Bridge Michigan documents an "extension of the often-divisive debates that exploded during the pandemic over whether to keep schools closed or open:"
Discontent over pandemic rules and virtual learning has prompted tens of thousands parents to pull their children from public schools in Michigan, and many have stuck with the decision even as Covid-19 fades. ...
Statewide, the drop in public school enrollment is 3.7 percent compared to 2019-20. The declines felt across the state, from urban to rural districts, from poor to wealthy ones. ... Some of the school districts that stayed remote half of the 2020-21 school year or longer recorded some of the biggest drops, including decreases in Flint (19 percent), Oak Park (18 percent), Garden City (12 percent) [and] Southfield (11 percent). ...

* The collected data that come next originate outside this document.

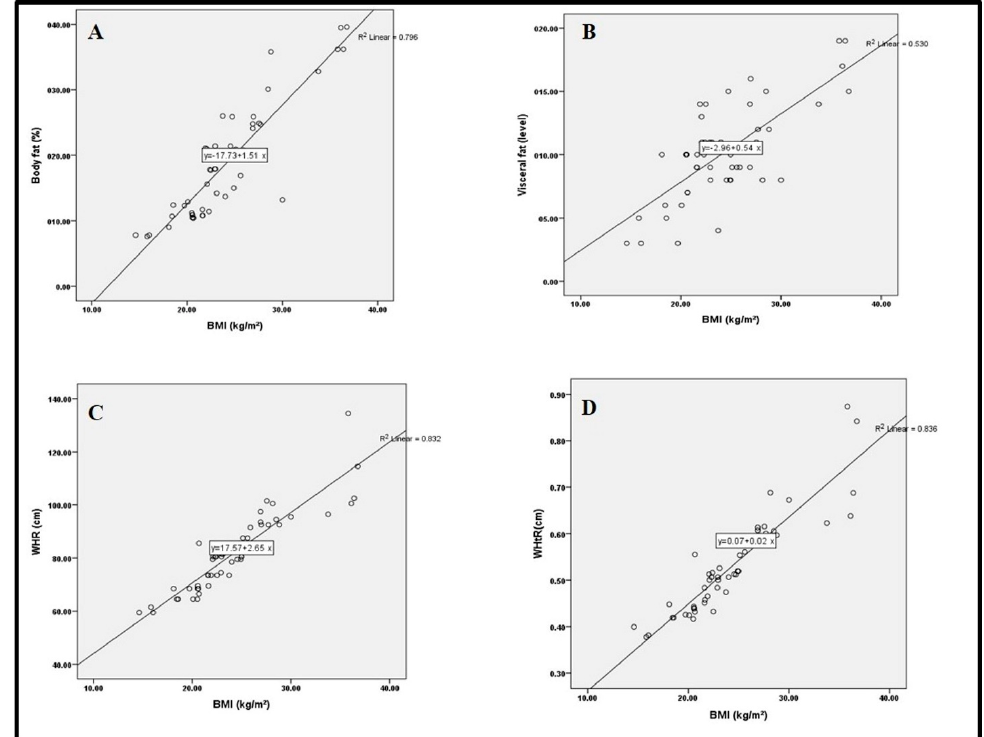
Figure 1. Regression models of (A) Correlation between body mass index (BMI) and percentage body fat in females with CD y= 17.73+ 1.51x, r 2 =0.796; (B) Correlation between body mass index (BMI) and level of visceral fat in women with CD y = 2.96+ 0.54x, r 2 =0.530; (C) Correlation between body mass index (BMI) and (WHR) in women with CD y= 17.57+ 2.65x, r 2 =0.832; (D) Correlation between body mass index (BMI) and (WHTR) in women with CD y = 0.07+ 0.02x, r 2 =0.836.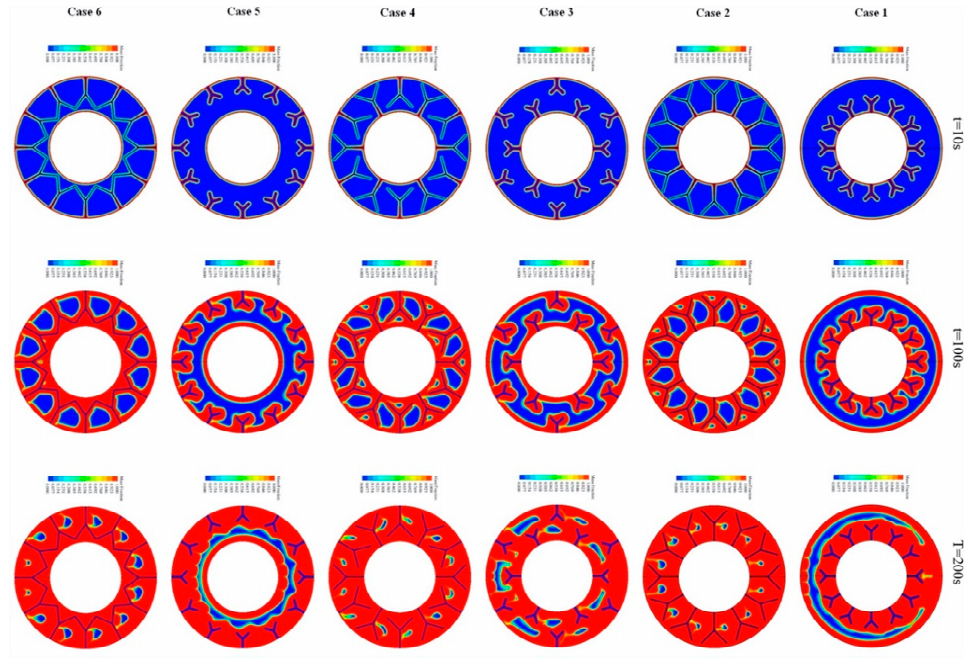
Figure 11. The liquid fraction in the six different cases at different times. (Copyright 2020 Elsevier) [80].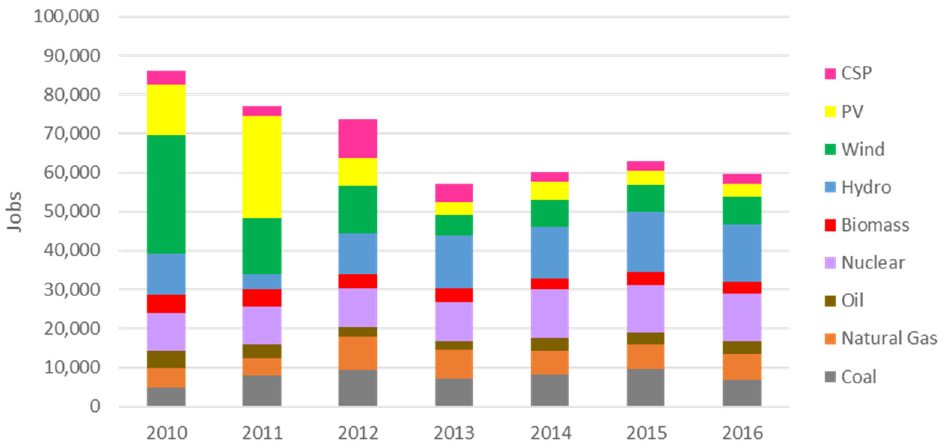
Figure 13. Historic data (2010–2016) describing employment generation of Spain’s electricity system per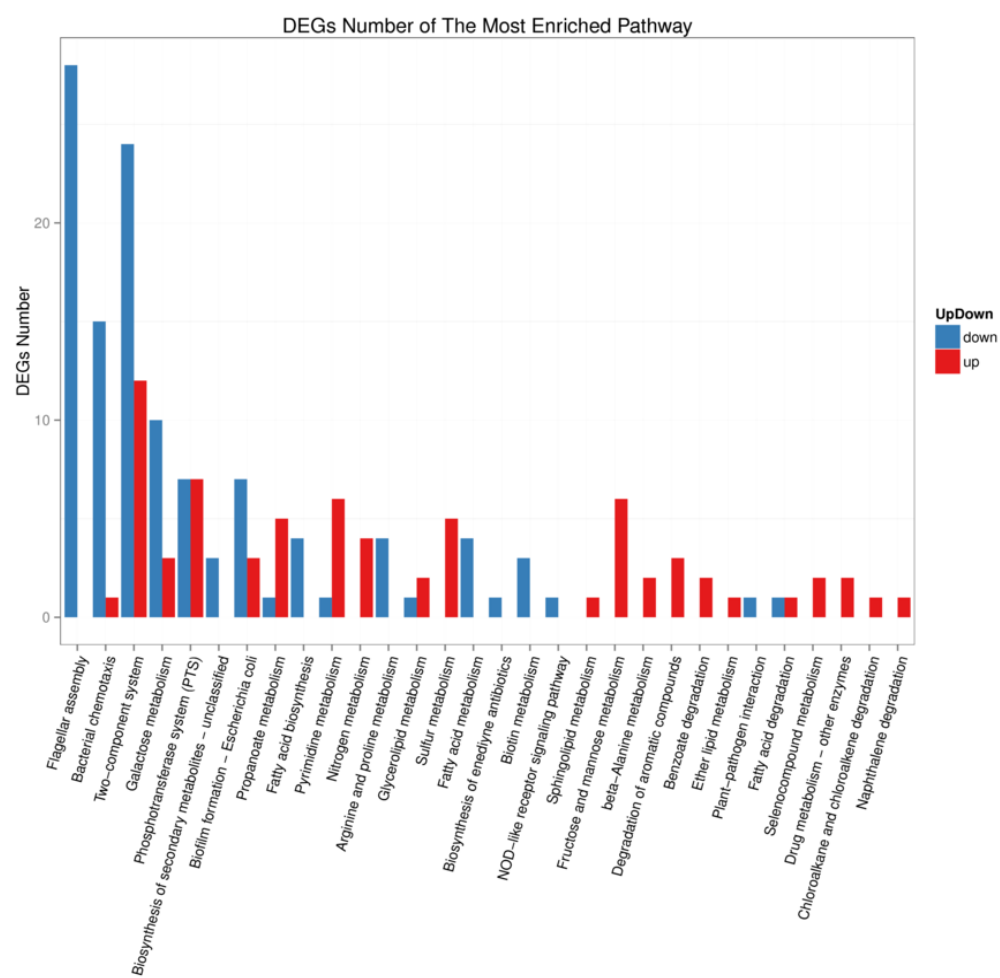
Figure 6. KEGG pathway classification analysis of wild-type AE81 and mutant AE81 ∆ ygeK strains. Downregulated genes indicated in blue, and upregulated genes in red.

For private schools, where tuition can range from $3,000 to $30,000 a year, the dramatic changes in enrollment have been a boon after over a decade of falling enrollment that mirrored the state’s declining birth rate.
The online publication cites research by four scholars, including Kevin Stange, a University of Michigan associate professor of public policy who has studied the defection of students from public schools. "The Covid-19 pandemic drastically disrupted the functioning of U.S. public schools, potentially changing the relative appeal of alternatives such as homeschooling and private schools," says their study, published last fall by the National Bureau of Economic Research.
Our results shed light on how families make schooling decisions and imply potential longer-run disruptions to public schools in the form of decreased enrollment and funding, changed composition of the student body.
"Things are not back to normal," Professor Stange told Bridge.